As you can notice, all the APIs are under the namespace Windows.AI.MachineLearning.Preview.

Use the model in your application

Now that we have the proxy class, it’s time to use the model. The first step is to load the ONNX file inside the application. First make sure, by right clicking on the .onnx file in Solution Explorer and choosing Properties, that Build Action is set to Content and the Copy to Output Directory to Copy if newer.

image

Now let’s write some code to consume the model, inspired by  the official sample provided by the Azure team, that you can find on GitHub. We can load the model by using one of the methods exposed by the proxy class. We do this in the OnNavigatedTo() event of the main page and we store the model reference at class level, so that we can reuse it later:

 public sealed partial class MainPage : Page
{
    private PlanesModel planeModel;

    public MainPage()
    {
        this.InitializeComponent();
    }

    protected async override void OnNavigatedTo(NavigationEventArgs e)

• [DATA SHOWN]:
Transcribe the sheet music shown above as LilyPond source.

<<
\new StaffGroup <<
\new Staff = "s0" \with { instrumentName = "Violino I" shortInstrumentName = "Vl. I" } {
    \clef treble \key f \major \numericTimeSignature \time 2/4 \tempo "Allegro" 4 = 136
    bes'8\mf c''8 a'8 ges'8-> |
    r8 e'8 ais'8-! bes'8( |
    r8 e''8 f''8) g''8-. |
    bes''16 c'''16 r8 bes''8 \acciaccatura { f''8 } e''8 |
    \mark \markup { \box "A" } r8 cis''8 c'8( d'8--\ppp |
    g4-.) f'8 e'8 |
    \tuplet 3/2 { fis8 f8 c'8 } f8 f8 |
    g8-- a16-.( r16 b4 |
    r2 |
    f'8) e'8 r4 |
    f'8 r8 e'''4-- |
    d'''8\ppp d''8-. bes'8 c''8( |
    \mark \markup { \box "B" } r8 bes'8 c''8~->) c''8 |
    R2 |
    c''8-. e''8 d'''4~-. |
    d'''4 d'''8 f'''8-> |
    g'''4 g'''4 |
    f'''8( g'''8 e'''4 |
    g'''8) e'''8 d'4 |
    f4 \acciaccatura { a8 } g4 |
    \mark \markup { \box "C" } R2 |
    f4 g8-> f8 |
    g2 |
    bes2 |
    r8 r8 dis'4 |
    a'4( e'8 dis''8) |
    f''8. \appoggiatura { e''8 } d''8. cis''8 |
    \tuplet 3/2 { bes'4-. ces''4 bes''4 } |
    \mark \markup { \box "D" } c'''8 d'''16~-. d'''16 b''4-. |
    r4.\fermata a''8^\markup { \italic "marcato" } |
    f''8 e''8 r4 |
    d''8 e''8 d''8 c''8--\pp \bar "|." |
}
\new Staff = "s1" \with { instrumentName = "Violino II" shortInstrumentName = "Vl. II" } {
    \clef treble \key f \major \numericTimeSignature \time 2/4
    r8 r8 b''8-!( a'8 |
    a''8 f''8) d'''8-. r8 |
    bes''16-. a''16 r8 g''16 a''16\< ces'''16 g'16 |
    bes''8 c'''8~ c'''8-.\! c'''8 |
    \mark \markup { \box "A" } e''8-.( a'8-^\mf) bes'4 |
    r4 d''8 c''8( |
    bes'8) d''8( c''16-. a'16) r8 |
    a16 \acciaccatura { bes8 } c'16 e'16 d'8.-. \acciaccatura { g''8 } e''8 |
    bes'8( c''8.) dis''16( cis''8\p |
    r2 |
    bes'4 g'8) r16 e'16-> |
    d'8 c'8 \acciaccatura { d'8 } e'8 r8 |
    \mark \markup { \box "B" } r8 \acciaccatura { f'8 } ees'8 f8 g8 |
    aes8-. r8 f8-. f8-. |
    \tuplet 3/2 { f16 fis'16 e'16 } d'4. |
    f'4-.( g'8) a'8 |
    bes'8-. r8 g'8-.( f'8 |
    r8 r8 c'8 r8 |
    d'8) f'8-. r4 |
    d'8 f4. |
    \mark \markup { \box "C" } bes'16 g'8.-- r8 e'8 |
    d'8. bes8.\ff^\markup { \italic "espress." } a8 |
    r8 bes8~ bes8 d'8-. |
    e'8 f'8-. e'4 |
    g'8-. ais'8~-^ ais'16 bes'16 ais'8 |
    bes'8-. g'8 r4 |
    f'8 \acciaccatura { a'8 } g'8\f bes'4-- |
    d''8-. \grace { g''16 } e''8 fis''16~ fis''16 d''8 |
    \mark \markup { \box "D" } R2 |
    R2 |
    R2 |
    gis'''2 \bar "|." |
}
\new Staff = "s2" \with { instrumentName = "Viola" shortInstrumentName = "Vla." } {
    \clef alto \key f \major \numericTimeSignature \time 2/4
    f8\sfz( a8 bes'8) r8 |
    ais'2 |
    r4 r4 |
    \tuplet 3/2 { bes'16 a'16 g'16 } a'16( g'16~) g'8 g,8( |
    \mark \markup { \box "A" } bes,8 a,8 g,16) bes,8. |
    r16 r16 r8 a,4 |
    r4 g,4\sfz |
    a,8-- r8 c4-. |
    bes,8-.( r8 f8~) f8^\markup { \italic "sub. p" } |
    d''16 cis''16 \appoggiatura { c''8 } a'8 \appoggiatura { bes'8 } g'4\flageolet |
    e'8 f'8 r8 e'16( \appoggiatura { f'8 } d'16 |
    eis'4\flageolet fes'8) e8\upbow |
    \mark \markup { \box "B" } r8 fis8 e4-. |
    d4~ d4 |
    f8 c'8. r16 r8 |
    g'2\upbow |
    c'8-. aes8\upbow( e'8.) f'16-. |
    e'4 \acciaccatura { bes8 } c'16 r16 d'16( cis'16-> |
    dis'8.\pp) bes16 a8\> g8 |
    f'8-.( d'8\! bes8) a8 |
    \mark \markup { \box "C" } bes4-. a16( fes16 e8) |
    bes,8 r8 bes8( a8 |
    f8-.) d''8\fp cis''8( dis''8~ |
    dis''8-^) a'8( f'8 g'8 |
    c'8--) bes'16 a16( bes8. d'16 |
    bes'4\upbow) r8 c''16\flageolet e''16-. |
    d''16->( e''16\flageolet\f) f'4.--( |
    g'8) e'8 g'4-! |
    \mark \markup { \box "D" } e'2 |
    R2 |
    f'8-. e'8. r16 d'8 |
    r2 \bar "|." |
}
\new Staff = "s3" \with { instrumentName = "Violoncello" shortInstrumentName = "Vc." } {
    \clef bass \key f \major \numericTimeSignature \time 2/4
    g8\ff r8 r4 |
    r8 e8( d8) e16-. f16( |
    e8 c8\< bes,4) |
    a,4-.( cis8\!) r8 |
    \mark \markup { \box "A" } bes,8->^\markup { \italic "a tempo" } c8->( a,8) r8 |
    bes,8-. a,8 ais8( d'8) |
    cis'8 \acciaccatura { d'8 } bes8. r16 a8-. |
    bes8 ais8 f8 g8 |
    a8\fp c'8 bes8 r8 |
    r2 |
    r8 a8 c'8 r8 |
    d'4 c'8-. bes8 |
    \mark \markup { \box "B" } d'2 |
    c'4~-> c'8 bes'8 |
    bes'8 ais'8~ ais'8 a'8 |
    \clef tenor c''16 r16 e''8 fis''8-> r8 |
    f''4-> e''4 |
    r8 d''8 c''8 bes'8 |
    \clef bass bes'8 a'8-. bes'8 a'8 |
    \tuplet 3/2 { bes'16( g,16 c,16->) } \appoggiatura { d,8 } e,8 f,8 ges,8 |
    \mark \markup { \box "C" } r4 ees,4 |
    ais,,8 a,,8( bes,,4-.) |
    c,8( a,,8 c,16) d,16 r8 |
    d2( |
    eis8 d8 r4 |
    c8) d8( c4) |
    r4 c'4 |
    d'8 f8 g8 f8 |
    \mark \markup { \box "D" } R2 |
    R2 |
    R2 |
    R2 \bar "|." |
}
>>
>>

• [BRIEF 1]: Summarize the excerpt on loading the ONNX model in two sentences.
• [BRIEF 2]: Extend the excerpt on loading the ONNX model, picking up right after its final line.
The lines placed after the excerpt on loading the ONNX model are separate material and are not part of it.

• [TASK ANSWER 1]: All the APIs sit under the Windows.AI.MachineLearning.Preview namespace, and before the ONNX file is loaded, its Build Action must be set to Content and its Copy to Output Directory to Copy if newer. The model is then loaded through a method of the proxy class in the main page's OnNavigatedTo() event, and the reference is stored at class level so it can be reused later.

• [TASK ANSWER 2]:
    {
        var modelFile = await StorageFile.GetFileFromApplicationUriAsync(new Uri("ms-appx:///PlanesModel.onnx"));
        planeModel = await PlanesModel.CreatePlanesModel(modelFile);
    }
}

The first step is to load into a StorageFile object the .onnx file. We can leverage the GetFileFromApplicationUriAsync() method and the ms-appx: prefix, which gives you access to the files that are included inside the package. Then we leverage the static method CreatePlanesModel() offered by the proxy class, passing as parameter the StorageFile reference we just retrieved. That’s it. Now we have a PlanesModel object that we can start to use in our application.

To leverage the model, however, we need to provide an input for it, in our case a picture. We can use the FileOpenPicker APIs to allow the user to select one from his computer. Then we need to encapsulate the image into a VideoFrame object which, if you explore the proxy class, is the object type excepted as input. As an extra bonus, we render the image also inside a SoftwareBitmapSource object, so that we can display a preview of the selected image using an Image control placed in the XAML.

Here is the full code that is triggered when the user presses the Recognize button in the UI:

 private async void OnRecognize(object sender, RoutedEventArgs e)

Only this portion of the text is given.